Una punzada de culpa le atravesó el corazón, haciéndola fruncir el ceño. Se sentía miserable los últimos días; su mente estaba llena de todo, menos de la criatura, y por ello había pospuesto aquellas visitas. Debería retomarlas. ¿Pero era necesario?
—Zui —dijo Dao, desviando su atención de la abeja.
—¿Qué? —levantó el rostro, aún con una sonrisa satisfecha—. ¿También quieres mirar la abejita?
—No —negó con un movimiento de cabeza, soltando sus rodillas del abrazo de sus brazos—. ¿Qué te parecería ir a un pantano?
—¡Oh, ¿me vas a presentar a tu lae?! —exclamó el chico con ardor, poniéndose de pie, listo para partir.
—¿Eh? —se desconcertó Dao, al darse cuenta de que había adivinado sus pensamientos—. Supongo.
—Entonces, vamos, yo te presentaré a mi con ka —propuso él, colocando las manos en la cintura.
—Está bien —aceptó, y Zui la ayudó a levantarse.
La situación de la guerra era… ambigua. Según contaba la madre, se había convocado a todos los comandantes para decidir si ofrecer la paz a los Dragones o atrincherarse en defensa. Mientras deliberaban, los taishenses poco a poco ocupaban las ciudades cercanas a la capital. No obstante, los ejércitos de Hak Ek Kuoc les pisaban los talones: mataban y tomaban prisioneros. Probablemente Dundao, la capital, ya sabía del posible ataque y se había preparado a tiempo. O lo habían previsto. Sea como fuere, el poblado de Vunbei no corría peligro. Por ahora.
Dao y Zui salieron a escondidas más allá del patio donde se les permitía jugar. Sabían perfectamente que estaban rompiendo las reglas impuestas por la señora Lan. Pero el deseo de visitar a las criaturas del pantano pesaba más.
Zui se adelantó entre las ramas, levantándolas para que Dao pudiera pasar. Ella sonrió involuntariamente ante aquel gesto de cuidado, que para cualquiera parecería una nimiedad. Avanzaron luego por un terreno pedregoso, salpicado de ramas caídas. Aquí y allá, basura: vidrios rotos, papel, restos. Dao suspiró, convencida una vez más de la negligencia de la gente hacia la naturaleza y el entorno en el que vivían, destruyéndolo con sus manos.
—¿Tu lae vive aquí? —preguntó Zui, radiante de entusiasmo.
—No es mía —le corrigió Dao, frunciendo el ceño—. Sí, la trasladé aquí.
—¿La traslad…? —arqueó una ceja, curioso.
Solo entonces Dao se dio cuenta de lo que había dicho. Pestañeó con sus largas pestañas negras, miró a Zui. Abrió los labios para justificar sus palabras, pero un crujido la interrumpió.

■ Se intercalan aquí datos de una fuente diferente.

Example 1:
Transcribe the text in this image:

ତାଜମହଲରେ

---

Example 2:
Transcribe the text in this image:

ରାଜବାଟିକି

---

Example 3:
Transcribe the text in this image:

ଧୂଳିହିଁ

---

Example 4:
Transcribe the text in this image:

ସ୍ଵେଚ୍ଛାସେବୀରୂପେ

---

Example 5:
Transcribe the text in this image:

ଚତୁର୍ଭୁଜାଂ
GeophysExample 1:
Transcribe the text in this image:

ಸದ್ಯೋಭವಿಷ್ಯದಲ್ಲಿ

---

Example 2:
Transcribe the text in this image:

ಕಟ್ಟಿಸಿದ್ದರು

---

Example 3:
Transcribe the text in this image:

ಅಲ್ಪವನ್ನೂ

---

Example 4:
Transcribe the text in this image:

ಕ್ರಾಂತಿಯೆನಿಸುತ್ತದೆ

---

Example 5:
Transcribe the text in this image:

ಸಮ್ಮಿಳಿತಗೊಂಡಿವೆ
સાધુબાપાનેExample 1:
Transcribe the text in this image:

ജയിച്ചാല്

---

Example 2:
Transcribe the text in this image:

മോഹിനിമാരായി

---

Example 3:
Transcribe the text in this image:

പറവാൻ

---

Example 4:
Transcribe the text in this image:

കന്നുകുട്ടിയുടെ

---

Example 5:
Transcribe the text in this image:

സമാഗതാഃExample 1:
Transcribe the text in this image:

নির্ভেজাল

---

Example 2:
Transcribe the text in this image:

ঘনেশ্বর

Las cabezas de Dao y Zui se giraron al unísono hacia la izquierda, de donde provenía el sonido. No había nada allí.
La muchacha se tensó, cerrando los puños. En su mente ya giraba la idea de aquel barco en que habían llegado los taishenses. Seguía atormentándose por su silencio, pero ahora no era lo importante. El crujido se parecía al roce de hojas, lo cual significaba…

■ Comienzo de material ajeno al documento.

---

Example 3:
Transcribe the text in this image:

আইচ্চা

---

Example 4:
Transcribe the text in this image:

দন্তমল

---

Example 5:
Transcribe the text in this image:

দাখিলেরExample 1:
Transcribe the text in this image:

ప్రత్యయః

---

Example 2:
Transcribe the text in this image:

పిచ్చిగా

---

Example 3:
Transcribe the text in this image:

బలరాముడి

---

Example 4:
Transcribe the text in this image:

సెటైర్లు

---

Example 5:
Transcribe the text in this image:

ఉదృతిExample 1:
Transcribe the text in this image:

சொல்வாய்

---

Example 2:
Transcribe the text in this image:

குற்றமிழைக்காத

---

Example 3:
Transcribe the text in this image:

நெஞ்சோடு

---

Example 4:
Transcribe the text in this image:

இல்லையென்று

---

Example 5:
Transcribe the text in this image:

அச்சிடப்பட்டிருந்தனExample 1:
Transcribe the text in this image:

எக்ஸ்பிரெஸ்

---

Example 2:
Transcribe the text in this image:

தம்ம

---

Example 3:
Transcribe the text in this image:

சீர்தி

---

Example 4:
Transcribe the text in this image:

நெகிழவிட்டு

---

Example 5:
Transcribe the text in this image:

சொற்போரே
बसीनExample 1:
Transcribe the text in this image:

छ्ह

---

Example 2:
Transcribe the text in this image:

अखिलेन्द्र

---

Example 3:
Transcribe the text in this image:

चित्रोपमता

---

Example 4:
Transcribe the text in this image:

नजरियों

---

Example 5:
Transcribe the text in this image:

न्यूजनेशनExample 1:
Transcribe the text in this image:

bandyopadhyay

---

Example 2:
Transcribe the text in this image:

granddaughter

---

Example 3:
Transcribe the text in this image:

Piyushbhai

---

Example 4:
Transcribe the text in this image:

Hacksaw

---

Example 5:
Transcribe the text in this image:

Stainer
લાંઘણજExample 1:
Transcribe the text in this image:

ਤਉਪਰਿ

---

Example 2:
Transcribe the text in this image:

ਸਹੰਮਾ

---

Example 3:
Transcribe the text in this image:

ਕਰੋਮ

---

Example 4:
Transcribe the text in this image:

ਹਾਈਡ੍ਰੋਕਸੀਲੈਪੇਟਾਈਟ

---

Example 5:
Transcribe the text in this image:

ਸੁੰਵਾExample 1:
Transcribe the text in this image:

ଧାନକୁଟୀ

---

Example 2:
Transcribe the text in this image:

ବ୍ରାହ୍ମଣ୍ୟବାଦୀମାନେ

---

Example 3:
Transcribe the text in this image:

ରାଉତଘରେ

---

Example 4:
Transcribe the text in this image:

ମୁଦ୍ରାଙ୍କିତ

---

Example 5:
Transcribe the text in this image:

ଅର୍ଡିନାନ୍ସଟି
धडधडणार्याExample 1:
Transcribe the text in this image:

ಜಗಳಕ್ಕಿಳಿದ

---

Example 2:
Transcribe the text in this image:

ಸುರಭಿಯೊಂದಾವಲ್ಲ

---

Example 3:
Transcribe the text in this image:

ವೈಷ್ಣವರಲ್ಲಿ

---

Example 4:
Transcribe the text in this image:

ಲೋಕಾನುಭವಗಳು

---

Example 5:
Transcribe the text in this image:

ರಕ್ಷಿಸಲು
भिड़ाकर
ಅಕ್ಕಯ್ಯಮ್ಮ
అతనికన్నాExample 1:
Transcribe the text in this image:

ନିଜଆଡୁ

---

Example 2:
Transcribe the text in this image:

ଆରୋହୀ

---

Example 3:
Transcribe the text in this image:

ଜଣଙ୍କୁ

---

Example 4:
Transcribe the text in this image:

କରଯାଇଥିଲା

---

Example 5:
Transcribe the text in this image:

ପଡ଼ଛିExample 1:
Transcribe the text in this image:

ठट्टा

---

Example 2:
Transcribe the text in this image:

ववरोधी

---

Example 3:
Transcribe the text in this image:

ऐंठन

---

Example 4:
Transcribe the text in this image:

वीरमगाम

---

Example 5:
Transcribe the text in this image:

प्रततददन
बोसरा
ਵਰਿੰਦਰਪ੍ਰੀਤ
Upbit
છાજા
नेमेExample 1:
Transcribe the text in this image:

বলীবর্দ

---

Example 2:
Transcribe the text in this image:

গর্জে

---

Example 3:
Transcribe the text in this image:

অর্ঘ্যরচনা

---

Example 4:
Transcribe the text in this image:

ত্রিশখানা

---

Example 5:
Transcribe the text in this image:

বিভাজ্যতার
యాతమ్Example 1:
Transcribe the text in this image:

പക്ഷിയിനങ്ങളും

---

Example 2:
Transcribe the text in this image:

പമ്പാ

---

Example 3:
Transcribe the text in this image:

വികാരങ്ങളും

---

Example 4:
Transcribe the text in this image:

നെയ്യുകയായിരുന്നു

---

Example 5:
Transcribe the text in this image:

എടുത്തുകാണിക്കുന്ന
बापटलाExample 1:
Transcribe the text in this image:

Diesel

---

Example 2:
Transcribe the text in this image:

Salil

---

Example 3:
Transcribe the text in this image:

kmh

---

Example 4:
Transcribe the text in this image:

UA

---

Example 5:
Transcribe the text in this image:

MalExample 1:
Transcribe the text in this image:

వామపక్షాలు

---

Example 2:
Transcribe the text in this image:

Dao alzó el mentón hacia arriba; Zui la imitó.
Ella entornó los ojos, buscando una silueta humanoide. Entre las hojas verdes y las ramas no había nada… hasta que una gota cayó desde lo alto del árbol.

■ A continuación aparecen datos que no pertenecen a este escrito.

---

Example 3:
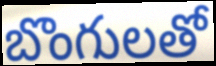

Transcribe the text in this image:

బొంగులతో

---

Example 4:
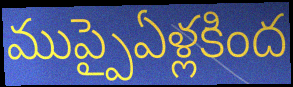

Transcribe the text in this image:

ముప్పైఏళ్లకింద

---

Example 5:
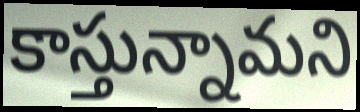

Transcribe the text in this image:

కాస్తున్నామని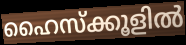
ഹൈസ്ക്കൂളിൽ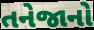
તનેજાનો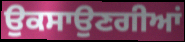
ਉਕਸਾਉਣਗੀਆਂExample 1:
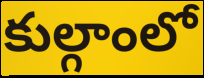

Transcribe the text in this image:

కుల్గాంలో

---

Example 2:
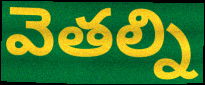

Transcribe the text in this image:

వెతల్ని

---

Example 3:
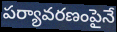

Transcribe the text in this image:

పర్యావరణంపైనే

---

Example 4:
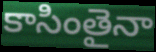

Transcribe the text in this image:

కాసింతైనా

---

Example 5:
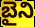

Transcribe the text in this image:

బైని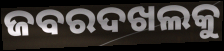
ଜବରଦଖଲକୁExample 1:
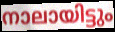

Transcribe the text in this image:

നാലായിട്ടും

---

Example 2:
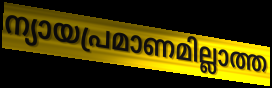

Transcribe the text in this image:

ന്യായപ്രമാണമില്ലാത്ത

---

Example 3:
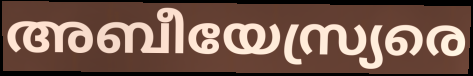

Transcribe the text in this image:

അബീയേസ്ര്യരെ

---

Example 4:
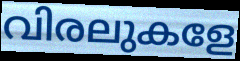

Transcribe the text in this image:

വിരലുകളേ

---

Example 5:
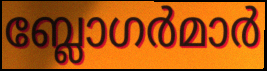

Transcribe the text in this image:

ബ്ലോഗർമാർ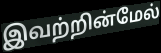
இவற்றின்மேல்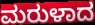
ಮರುಳಾದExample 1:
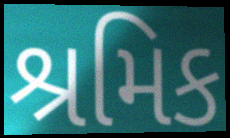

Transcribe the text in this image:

શ્રમિક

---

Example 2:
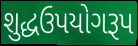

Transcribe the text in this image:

શુદ્ધઉપયોગરૂપ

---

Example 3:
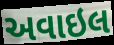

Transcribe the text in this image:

અવાઇલ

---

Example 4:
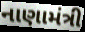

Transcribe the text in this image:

નાણામંત્રી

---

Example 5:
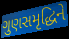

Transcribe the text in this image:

ગુણસમૃદ્ધિનેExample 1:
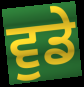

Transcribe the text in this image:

ਵੁਡੇ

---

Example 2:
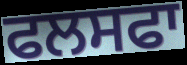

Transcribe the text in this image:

ਫਲਸਫਾ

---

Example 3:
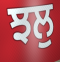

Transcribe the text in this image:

ਝਲੁ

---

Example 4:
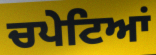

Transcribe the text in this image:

ਚਪੇਟਿਆਂ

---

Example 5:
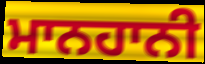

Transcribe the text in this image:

ਮਾਨਹਾਨੀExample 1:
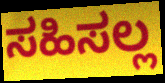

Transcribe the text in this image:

ಸಹಿಸಲ್ಲ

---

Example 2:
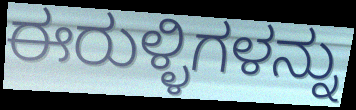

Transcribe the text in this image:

ಈರುಳ್ಳಿಗಳನ್ನು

—¿Sōme? —llamó Zui con cautela, estirando el cuello.
¿Sōm? Dao se sorprendió de que eligiera ese nombre para la criatura, pues significaba “trueno”. Pero lo dejó pasar.
La respuesta fue el silencio, seguido de un arañazo de garras contra la corteza. No había duda: era un con ka. Y para confirmarlo, entre las ramas aparecieron unas alas.
Alas enormes y poderosas, semejantes a las de un murciélago auténtico, pero varias veces más grandes. Estaban algo desgarradas, aunque no por ello menos amenazantes.